To do
What number of lines in the listing contain "regions"? Answer with that number only.

___ Excerpted data

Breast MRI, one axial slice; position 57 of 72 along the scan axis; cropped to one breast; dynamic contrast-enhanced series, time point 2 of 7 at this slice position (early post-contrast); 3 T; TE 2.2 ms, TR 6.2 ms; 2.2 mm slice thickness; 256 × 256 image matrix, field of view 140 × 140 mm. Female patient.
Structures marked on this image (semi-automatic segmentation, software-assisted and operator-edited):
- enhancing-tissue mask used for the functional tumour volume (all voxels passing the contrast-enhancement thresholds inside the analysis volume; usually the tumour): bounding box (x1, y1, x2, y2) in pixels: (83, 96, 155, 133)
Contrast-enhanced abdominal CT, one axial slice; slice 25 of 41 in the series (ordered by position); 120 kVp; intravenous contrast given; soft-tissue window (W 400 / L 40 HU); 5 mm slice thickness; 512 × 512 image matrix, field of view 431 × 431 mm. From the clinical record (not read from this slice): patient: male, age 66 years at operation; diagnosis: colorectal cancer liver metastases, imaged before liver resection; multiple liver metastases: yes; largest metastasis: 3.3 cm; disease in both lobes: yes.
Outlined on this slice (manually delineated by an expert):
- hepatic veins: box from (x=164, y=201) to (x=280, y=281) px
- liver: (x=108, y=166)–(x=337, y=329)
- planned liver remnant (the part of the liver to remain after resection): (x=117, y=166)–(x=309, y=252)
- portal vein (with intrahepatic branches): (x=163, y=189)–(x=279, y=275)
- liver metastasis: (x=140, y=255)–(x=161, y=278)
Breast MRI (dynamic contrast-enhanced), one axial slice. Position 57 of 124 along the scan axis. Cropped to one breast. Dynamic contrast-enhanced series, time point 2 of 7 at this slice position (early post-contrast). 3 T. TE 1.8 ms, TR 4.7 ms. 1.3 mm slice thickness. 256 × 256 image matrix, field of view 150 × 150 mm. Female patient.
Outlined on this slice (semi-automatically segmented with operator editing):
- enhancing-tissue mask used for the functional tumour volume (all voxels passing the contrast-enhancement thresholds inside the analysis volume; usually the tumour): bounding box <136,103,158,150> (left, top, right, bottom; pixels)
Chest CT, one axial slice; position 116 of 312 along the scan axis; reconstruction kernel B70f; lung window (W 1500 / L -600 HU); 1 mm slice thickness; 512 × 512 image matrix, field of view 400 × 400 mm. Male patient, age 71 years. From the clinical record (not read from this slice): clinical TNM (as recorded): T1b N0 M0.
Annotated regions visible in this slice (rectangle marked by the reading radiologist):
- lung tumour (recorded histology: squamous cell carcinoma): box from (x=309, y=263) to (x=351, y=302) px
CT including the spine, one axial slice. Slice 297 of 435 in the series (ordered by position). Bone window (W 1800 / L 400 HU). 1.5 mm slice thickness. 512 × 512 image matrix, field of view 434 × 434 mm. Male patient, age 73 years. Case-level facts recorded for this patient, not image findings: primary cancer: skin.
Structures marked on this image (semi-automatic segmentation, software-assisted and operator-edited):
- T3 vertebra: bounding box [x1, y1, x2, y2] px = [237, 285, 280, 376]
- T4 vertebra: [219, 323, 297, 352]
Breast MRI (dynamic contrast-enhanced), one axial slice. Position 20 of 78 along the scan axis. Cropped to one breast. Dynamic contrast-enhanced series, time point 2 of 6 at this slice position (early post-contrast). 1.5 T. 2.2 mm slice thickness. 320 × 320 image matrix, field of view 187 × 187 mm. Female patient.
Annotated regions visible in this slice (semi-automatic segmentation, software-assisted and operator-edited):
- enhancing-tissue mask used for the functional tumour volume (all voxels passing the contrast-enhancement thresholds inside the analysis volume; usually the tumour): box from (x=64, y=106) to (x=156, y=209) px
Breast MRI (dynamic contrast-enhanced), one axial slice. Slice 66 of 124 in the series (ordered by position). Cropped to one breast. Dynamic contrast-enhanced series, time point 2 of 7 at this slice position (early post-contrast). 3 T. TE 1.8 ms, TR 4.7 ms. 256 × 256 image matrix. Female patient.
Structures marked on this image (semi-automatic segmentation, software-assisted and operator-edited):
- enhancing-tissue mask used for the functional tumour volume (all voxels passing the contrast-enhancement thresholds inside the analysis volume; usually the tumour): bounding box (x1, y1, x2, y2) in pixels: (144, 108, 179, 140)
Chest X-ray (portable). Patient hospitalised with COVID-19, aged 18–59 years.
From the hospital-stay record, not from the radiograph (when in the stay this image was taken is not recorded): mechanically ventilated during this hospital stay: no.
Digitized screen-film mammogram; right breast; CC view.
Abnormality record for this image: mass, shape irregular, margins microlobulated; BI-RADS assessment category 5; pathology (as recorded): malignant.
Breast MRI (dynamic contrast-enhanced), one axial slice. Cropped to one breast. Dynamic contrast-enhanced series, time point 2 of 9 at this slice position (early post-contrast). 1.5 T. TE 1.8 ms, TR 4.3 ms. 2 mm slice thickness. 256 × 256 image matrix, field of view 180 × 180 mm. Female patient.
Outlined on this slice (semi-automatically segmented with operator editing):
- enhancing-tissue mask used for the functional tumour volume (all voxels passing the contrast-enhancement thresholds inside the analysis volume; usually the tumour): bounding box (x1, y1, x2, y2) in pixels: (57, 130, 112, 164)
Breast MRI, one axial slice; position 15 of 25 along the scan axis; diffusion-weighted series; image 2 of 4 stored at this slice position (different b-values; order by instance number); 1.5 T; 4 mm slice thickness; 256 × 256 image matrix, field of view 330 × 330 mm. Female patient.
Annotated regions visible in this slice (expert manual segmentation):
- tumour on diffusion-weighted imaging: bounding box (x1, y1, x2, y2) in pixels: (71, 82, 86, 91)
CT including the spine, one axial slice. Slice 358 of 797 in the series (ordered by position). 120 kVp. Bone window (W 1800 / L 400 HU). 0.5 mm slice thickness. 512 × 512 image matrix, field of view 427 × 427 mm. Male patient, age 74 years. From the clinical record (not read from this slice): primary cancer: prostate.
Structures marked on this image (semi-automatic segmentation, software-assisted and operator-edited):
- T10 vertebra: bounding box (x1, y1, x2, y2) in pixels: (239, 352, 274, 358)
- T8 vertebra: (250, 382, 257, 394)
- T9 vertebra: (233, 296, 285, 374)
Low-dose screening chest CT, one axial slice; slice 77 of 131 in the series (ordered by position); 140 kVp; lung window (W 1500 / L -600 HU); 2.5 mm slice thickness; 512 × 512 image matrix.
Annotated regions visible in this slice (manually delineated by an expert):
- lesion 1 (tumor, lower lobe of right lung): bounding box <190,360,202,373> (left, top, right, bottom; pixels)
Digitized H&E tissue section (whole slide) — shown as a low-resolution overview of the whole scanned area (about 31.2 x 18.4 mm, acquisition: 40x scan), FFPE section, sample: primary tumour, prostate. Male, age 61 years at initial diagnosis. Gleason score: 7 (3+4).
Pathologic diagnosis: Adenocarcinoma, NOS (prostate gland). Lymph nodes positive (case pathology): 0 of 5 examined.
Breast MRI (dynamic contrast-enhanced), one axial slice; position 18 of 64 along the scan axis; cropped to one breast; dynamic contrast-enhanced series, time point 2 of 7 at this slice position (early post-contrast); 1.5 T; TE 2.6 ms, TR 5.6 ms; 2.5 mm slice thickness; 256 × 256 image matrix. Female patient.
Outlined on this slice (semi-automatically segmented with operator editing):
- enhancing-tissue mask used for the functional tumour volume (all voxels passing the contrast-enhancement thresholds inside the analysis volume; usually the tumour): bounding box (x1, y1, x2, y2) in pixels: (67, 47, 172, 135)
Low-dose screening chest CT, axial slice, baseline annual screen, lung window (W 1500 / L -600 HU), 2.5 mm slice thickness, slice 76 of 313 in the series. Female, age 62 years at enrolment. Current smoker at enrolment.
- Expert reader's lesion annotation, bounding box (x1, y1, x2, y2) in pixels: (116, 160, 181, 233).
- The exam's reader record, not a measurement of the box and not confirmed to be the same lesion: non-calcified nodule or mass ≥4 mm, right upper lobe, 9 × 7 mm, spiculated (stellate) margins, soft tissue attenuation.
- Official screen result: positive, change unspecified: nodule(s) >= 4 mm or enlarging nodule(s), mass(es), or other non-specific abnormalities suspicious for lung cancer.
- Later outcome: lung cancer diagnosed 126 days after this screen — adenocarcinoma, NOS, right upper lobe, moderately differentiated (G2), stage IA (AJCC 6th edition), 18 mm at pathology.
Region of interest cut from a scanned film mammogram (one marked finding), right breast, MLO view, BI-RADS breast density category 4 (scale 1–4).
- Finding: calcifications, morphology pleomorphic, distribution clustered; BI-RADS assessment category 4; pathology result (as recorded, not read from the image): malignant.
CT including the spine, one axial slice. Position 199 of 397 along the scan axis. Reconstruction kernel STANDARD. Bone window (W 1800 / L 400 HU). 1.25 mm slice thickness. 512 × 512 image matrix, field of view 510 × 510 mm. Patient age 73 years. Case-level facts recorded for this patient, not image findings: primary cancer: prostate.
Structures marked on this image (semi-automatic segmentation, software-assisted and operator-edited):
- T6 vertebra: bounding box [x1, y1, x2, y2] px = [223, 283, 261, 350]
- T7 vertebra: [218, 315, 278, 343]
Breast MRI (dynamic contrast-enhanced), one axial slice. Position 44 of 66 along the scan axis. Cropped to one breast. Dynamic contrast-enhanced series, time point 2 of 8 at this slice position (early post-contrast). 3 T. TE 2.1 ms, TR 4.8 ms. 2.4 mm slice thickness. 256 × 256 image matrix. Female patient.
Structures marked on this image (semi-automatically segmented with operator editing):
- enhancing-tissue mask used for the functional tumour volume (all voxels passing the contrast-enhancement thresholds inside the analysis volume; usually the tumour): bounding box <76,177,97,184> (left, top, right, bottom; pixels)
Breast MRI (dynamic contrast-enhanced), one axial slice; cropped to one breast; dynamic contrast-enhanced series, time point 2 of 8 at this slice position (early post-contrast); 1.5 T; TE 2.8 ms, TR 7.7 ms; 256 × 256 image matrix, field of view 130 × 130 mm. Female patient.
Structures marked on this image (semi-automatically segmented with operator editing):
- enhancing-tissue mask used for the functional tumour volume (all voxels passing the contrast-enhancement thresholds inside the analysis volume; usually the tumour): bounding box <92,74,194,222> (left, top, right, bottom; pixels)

______

Task output
4